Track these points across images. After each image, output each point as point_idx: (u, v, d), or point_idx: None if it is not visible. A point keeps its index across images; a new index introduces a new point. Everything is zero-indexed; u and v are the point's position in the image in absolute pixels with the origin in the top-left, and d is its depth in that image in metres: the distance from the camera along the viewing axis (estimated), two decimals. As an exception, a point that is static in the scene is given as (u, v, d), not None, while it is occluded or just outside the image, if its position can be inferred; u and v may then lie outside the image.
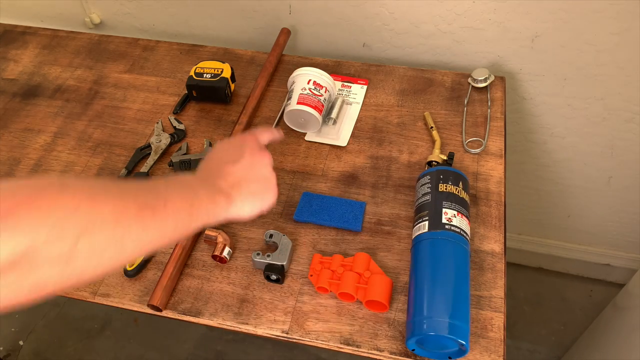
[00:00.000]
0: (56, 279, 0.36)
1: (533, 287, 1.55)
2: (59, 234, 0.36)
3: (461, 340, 0.59)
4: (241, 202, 0.56)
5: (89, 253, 0.38)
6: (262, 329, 0.68)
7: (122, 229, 0.41)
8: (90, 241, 0.38)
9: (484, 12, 0.94)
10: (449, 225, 0.67)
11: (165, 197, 0.46)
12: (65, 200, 0.37)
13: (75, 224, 0.37)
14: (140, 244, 0.43)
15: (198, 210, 0.50)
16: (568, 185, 1.25)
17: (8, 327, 1.58)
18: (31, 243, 0.34)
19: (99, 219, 0.39)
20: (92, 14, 1.20)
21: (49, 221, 0.35)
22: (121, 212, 0.41)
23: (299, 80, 0.88)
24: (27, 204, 0.35)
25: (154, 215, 0.44)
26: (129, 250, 0.42)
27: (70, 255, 0.36)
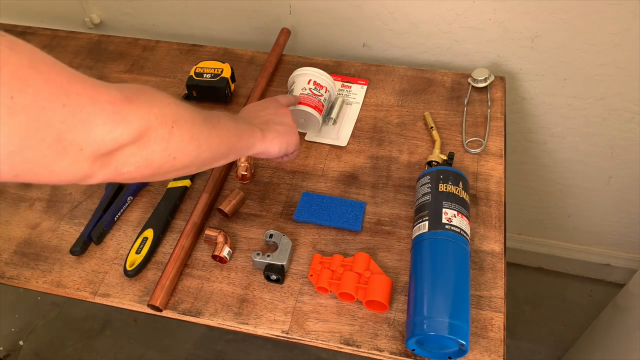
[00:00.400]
0: (161, 155, 0.48)
1: (533, 287, 1.55)
2: (162, 120, 0.47)
3: (461, 340, 0.59)
4: (270, 138, 0.68)
5: (179, 139, 0.50)
6: (262, 329, 0.68)
7: (197, 128, 0.52)
8: (180, 129, 0.50)
9: (484, 12, 0.94)
10: (449, 225, 0.67)
11: (219, 118, 0.59)
12: (160, 97, 0.49)
13: (170, 114, 0.49)
14: (208, 146, 0.55)
15: (242, 133, 0.63)
16: (568, 185, 1.25)
17: (8, 327, 1.58)
18: (147, 124, 0.46)
19: (183, 116, 0.51)
20: (92, 14, 1.20)
21: (154, 109, 0.47)
22: (194, 117, 0.53)
23: (299, 81, 0.88)
24: (138, 96, 0.46)
25: (215, 127, 0.56)
26: (202, 148, 0.53)
27: (169, 137, 0.48)
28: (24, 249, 0.78)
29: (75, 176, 0.43)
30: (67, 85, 0.40)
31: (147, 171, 0.48)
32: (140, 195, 0.84)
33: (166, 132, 0.48)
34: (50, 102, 0.38)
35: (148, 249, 0.75)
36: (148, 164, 0.48)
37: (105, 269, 0.75)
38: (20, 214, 0.83)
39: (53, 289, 0.74)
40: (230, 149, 0.60)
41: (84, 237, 0.77)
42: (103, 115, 0.42)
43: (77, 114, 0.40)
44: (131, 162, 0.46)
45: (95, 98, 0.41)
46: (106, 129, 0.42)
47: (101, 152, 0.42)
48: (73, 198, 0.84)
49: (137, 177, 0.48)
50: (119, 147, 0.44)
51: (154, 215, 0.78)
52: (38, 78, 0.37)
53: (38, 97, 0.37)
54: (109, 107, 0.42)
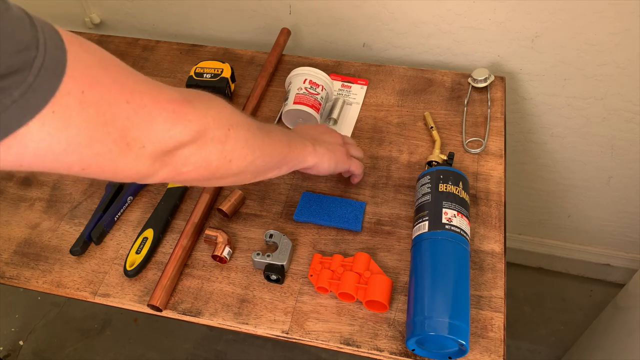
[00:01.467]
0: (218, 156, 0.50)
1: (533, 287, 1.55)
2: (218, 122, 0.49)
3: (461, 340, 0.59)
4: (322, 153, 0.69)
5: (235, 142, 0.52)
6: (262, 329, 0.68)
7: (252, 134, 0.55)
8: (236, 133, 0.52)
9: (484, 12, 0.94)
10: (449, 225, 0.67)
11: (271, 128, 0.61)
12: (218, 101, 0.52)
13: (227, 117, 0.51)
14: (262, 152, 0.56)
15: (294, 145, 0.64)
16: (568, 185, 1.25)
17: (8, 327, 1.58)
18: (204, 125, 0.48)
19: (238, 121, 0.53)
20: (92, 14, 1.20)
21: (211, 111, 0.49)
22: (249, 123, 0.55)
23: (295, 81, 0.88)
24: (196, 98, 0.48)
25: (268, 135, 0.58)
26: (255, 154, 0.55)
27: (225, 140, 0.50)
28: (24, 249, 0.78)
29: (137, 173, 0.45)
30: (132, 85, 0.43)
31: (205, 172, 0.50)
32: (140, 195, 0.84)
33: (223, 134, 0.50)
34: (116, 99, 0.40)
35: (148, 249, 0.75)
36: (206, 164, 0.50)
37: (105, 269, 0.75)
38: (20, 214, 0.83)
39: (53, 289, 0.74)
40: (283, 159, 0.62)
41: (84, 237, 0.77)
42: (163, 114, 0.44)
43: (140, 111, 0.42)
44: (190, 162, 0.48)
45: (156, 98, 0.44)
46: (166, 127, 0.44)
47: (162, 150, 0.45)
48: (73, 198, 0.84)
49: (195, 178, 0.51)
50: (178, 145, 0.46)
51: (154, 215, 0.78)
52: (106, 76, 0.40)
53: (106, 93, 0.39)
54: (169, 106, 0.45)
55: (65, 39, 0.37)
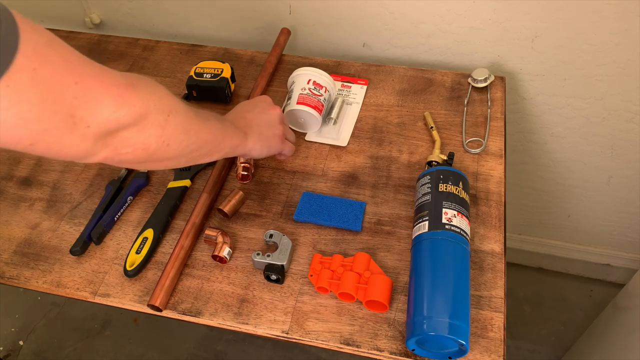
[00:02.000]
0: (156, 140, 0.52)
1: (533, 287, 1.55)
2: (159, 107, 0.51)
3: (461, 340, 0.59)
4: (252, 141, 0.72)
5: (174, 127, 0.54)
6: (262, 329, 0.68)
7: (189, 121, 0.57)
8: (174, 118, 0.54)
9: (484, 12, 0.94)
10: (449, 225, 0.67)
11: (208, 116, 0.63)
12: (160, 88, 0.54)
13: (167, 103, 0.53)
14: (197, 138, 0.59)
15: (227, 133, 0.67)
16: (568, 185, 1.25)
17: (8, 327, 1.58)
18: (146, 110, 0.50)
19: (178, 108, 0.55)
20: (92, 14, 1.20)
21: (153, 96, 0.51)
22: (188, 110, 0.58)
23: (298, 80, 0.88)
24: (140, 83, 0.50)
25: (204, 123, 0.61)
26: (192, 140, 0.58)
27: (165, 125, 0.52)
28: (24, 249, 0.78)
29: (80, 151, 0.46)
30: (80, 67, 0.44)
31: (143, 154, 0.52)
32: (140, 195, 0.84)
33: (162, 119, 0.52)
34: (65, 79, 0.42)
35: (148, 249, 0.75)
36: (145, 147, 0.52)
37: (105, 269, 0.75)
38: (20, 214, 0.83)
39: (53, 289, 0.74)
40: (216, 146, 0.65)
41: (84, 237, 0.77)
42: (109, 97, 0.46)
43: (87, 92, 0.44)
44: (130, 144, 0.50)
45: (103, 80, 0.46)
46: (110, 109, 0.46)
47: (105, 131, 0.47)
48: (73, 198, 0.84)
49: (133, 160, 0.53)
50: (120, 127, 0.48)
51: (154, 215, 0.78)
52: (56, 56, 0.42)
53: (56, 73, 0.41)
54: (115, 89, 0.47)
55: (17, 19, 0.38)
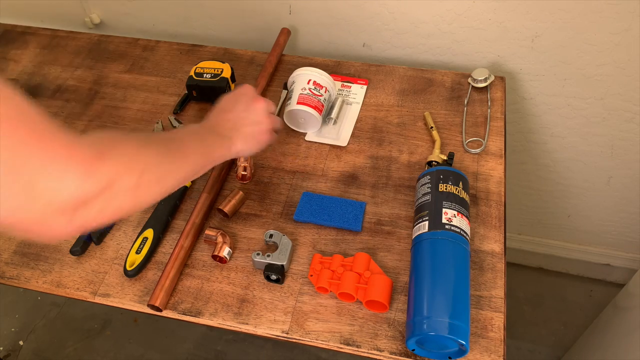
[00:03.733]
0: (129, 204, 0.50)
1: (533, 287, 1.55)
2: (130, 170, 0.50)
3: (461, 340, 0.59)
4: (240, 142, 0.70)
5: (149, 184, 0.52)
6: (262, 329, 0.68)
7: (165, 167, 0.56)
8: (149, 175, 0.52)
9: (484, 12, 0.94)
10: (449, 225, 0.67)
11: (187, 144, 0.62)
12: (129, 147, 0.52)
13: (137, 163, 0.51)
14: (176, 179, 0.58)
15: (211, 152, 0.66)
16: (568, 185, 1.25)
17: (8, 327, 1.58)
18: (116, 176, 0.47)
19: (151, 160, 0.54)
20: (92, 14, 1.20)
21: (124, 159, 0.49)
22: (163, 155, 0.56)
23: (298, 80, 0.88)
24: (109, 151, 0.48)
25: (183, 157, 0.60)
26: (169, 184, 0.57)
27: (137, 186, 0.50)
28: (24, 249, 0.78)
29: (44, 227, 0.44)
30: (49, 136, 0.43)
31: (116, 217, 0.50)
32: (140, 195, 0.83)
33: (134, 181, 0.50)
34: (30, 148, 0.41)
35: (148, 249, 0.75)
36: (118, 211, 0.50)
37: (105, 269, 0.75)
38: (20, 214, 0.82)
39: (53, 289, 0.74)
40: (199, 169, 0.63)
41: (84, 237, 0.77)
42: (74, 171, 0.44)
43: (52, 165, 0.42)
44: (100, 215, 0.48)
45: (70, 152, 0.44)
46: (77, 183, 0.44)
47: (72, 204, 0.44)
48: (73, 198, 0.84)
49: (105, 223, 0.50)
50: (88, 199, 0.45)
51: (154, 215, 0.78)
52: (24, 128, 0.41)
53: (22, 143, 0.41)
54: (81, 165, 0.45)
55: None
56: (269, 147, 0.88)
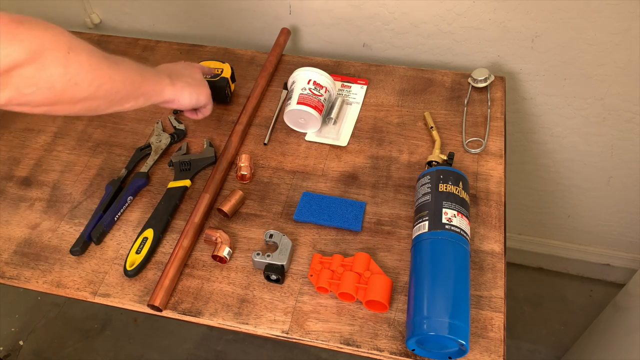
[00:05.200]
0: (61, 79, 0.52)
1: (533, 287, 1.55)
2: (56, 44, 0.52)
3: (461, 340, 0.59)
4: (180, 86, 0.73)
5: (77, 65, 0.54)
6: (262, 329, 0.68)
7: (95, 59, 0.57)
8: (77, 56, 0.54)
9: (484, 12, 0.94)
10: (449, 225, 0.67)
11: (121, 59, 0.62)
12: (54, 26, 0.53)
13: (65, 40, 0.53)
14: (110, 78, 0.59)
15: (147, 76, 0.67)
16: (568, 185, 1.25)
17: (8, 327, 1.58)
18: (40, 46, 0.50)
19: (79, 45, 0.55)
20: (92, 14, 1.20)
21: (47, 33, 0.51)
22: (92, 49, 0.57)
23: (299, 80, 0.88)
24: (29, 21, 0.50)
25: (117, 63, 0.60)
26: (104, 79, 0.58)
27: (66, 62, 0.52)
28: (24, 249, 0.78)
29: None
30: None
31: (50, 94, 0.53)
32: (140, 195, 0.84)
33: (62, 56, 0.52)
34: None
35: (148, 249, 0.75)
36: (49, 86, 0.52)
37: (105, 269, 0.75)
38: (20, 214, 0.83)
39: (53, 289, 0.74)
40: (137, 89, 0.64)
41: (84, 237, 0.77)
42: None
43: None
44: (32, 83, 0.51)
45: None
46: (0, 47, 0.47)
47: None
48: (73, 198, 0.84)
49: (41, 100, 0.53)
50: (15, 65, 0.49)
51: (154, 215, 0.78)
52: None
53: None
54: (3, 27, 0.48)
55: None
56: (269, 147, 0.88)
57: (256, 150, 0.89)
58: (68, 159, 0.90)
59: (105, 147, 0.91)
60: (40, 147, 0.92)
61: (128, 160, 0.88)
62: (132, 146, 0.90)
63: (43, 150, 0.91)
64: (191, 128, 0.93)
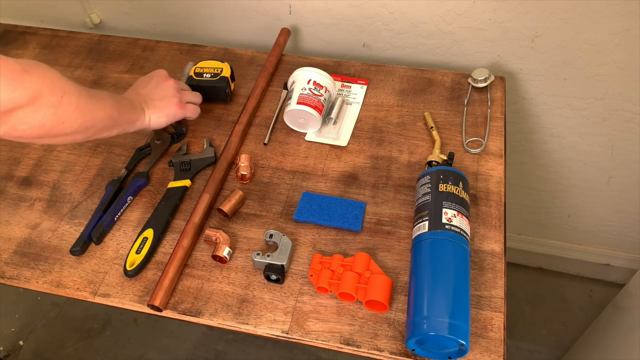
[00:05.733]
0: (51, 118, 0.60)
1: (533, 287, 1.55)
2: (52, 89, 0.60)
3: (461, 340, 0.59)
4: (149, 114, 0.79)
5: (67, 106, 0.62)
6: (262, 329, 0.68)
7: (83, 100, 0.65)
8: (68, 98, 0.62)
9: (484, 12, 0.94)
10: (449, 225, 0.67)
11: (102, 96, 0.70)
12: (53, 72, 0.61)
13: (60, 86, 0.61)
14: (93, 117, 0.67)
15: (123, 110, 0.74)
16: (568, 185, 1.25)
17: (8, 327, 1.58)
18: (39, 91, 0.58)
19: (71, 89, 0.63)
20: (92, 14, 1.20)
21: (46, 80, 0.60)
22: (81, 91, 0.65)
23: (299, 80, 0.88)
24: (33, 69, 0.59)
25: (98, 101, 0.68)
26: (87, 118, 0.66)
27: (58, 104, 0.61)
28: (24, 249, 0.78)
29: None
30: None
31: (39, 131, 0.60)
32: (140, 195, 0.84)
33: (56, 99, 0.60)
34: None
35: (148, 249, 0.75)
36: (41, 125, 0.60)
37: (105, 269, 0.75)
38: (20, 214, 0.83)
39: (53, 289, 0.74)
40: (113, 122, 0.72)
41: (84, 237, 0.77)
42: (4, 81, 0.54)
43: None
44: (26, 122, 0.58)
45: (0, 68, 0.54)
46: (6, 92, 0.55)
47: (1, 110, 0.55)
48: (73, 198, 0.84)
49: (30, 135, 0.61)
50: (15, 107, 0.56)
51: (154, 215, 0.78)
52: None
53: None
54: (9, 74, 0.55)
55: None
56: (269, 147, 0.88)
57: (256, 150, 0.89)
58: (68, 159, 0.90)
59: (105, 147, 0.91)
60: (40, 147, 0.92)
61: (128, 160, 0.88)
62: (132, 146, 0.90)
63: (43, 150, 0.91)
64: (191, 128, 0.93)
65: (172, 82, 0.85)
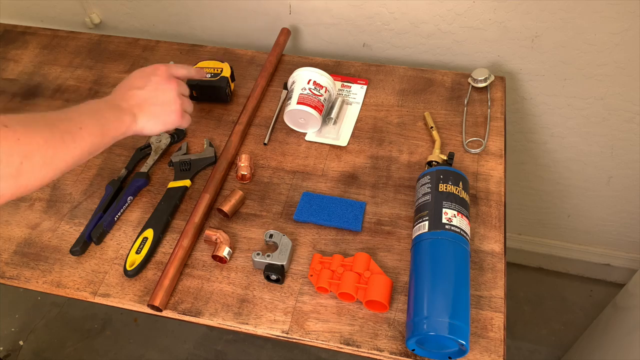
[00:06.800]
0: (10, 190, 0.51)
1: (533, 287, 1.55)
2: (8, 160, 0.50)
3: (461, 340, 0.59)
4: (143, 120, 0.68)
5: (30, 171, 0.52)
6: (262, 329, 0.68)
7: (52, 151, 0.55)
8: (31, 163, 0.52)
9: (484, 12, 0.94)
10: (449, 225, 0.67)
11: (80, 124, 0.59)
12: (8, 135, 0.51)
13: (18, 151, 0.51)
14: (67, 162, 0.57)
15: (108, 130, 0.63)
16: (568, 185, 1.25)
17: (8, 327, 1.58)
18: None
19: (34, 147, 0.53)
20: (92, 14, 1.20)
21: (1, 148, 0.49)
22: (49, 139, 0.55)
23: (299, 80, 0.88)
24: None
25: (74, 140, 0.58)
26: (59, 167, 0.56)
27: (17, 174, 0.51)
28: (24, 249, 0.78)
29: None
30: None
31: (14, 190, 0.51)
32: (140, 195, 0.84)
33: (14, 169, 0.51)
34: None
35: (148, 249, 0.75)
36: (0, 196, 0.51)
37: (105, 269, 0.75)
38: (20, 214, 0.83)
39: (53, 289, 0.74)
40: (95, 149, 0.62)
41: (84, 237, 0.77)
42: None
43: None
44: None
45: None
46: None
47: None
48: (73, 198, 0.84)
49: (10, 195, 0.52)
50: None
51: (154, 215, 0.78)
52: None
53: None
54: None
55: None
56: (269, 147, 0.88)
57: (256, 150, 0.89)
58: (68, 159, 0.90)
59: (105, 147, 0.91)
60: (40, 147, 0.92)
61: (128, 160, 0.88)
62: (132, 146, 0.90)
63: (43, 150, 0.91)
64: (191, 128, 0.93)
65: (174, 84, 0.73)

- - - - -

### HOW TO COMPLETE THIS TASK
Return exactly the lines above from the line that has "46: (106, 129, 0.42)" through the line that has "54: (109, 107, 0.42)", inclusive, and nothing else.

### EXPECTED OUTPUT
46: (106, 129, 0.42)
47: (101, 152, 0.42)
48: (73, 198, 0.84)
49: (137, 177, 0.48)
50: (119, 147, 0.44)
51: (154, 215, 0.78)
52: (38, 78, 0.37)
53: (38, 97, 0.37)
54: (109, 107, 0.42)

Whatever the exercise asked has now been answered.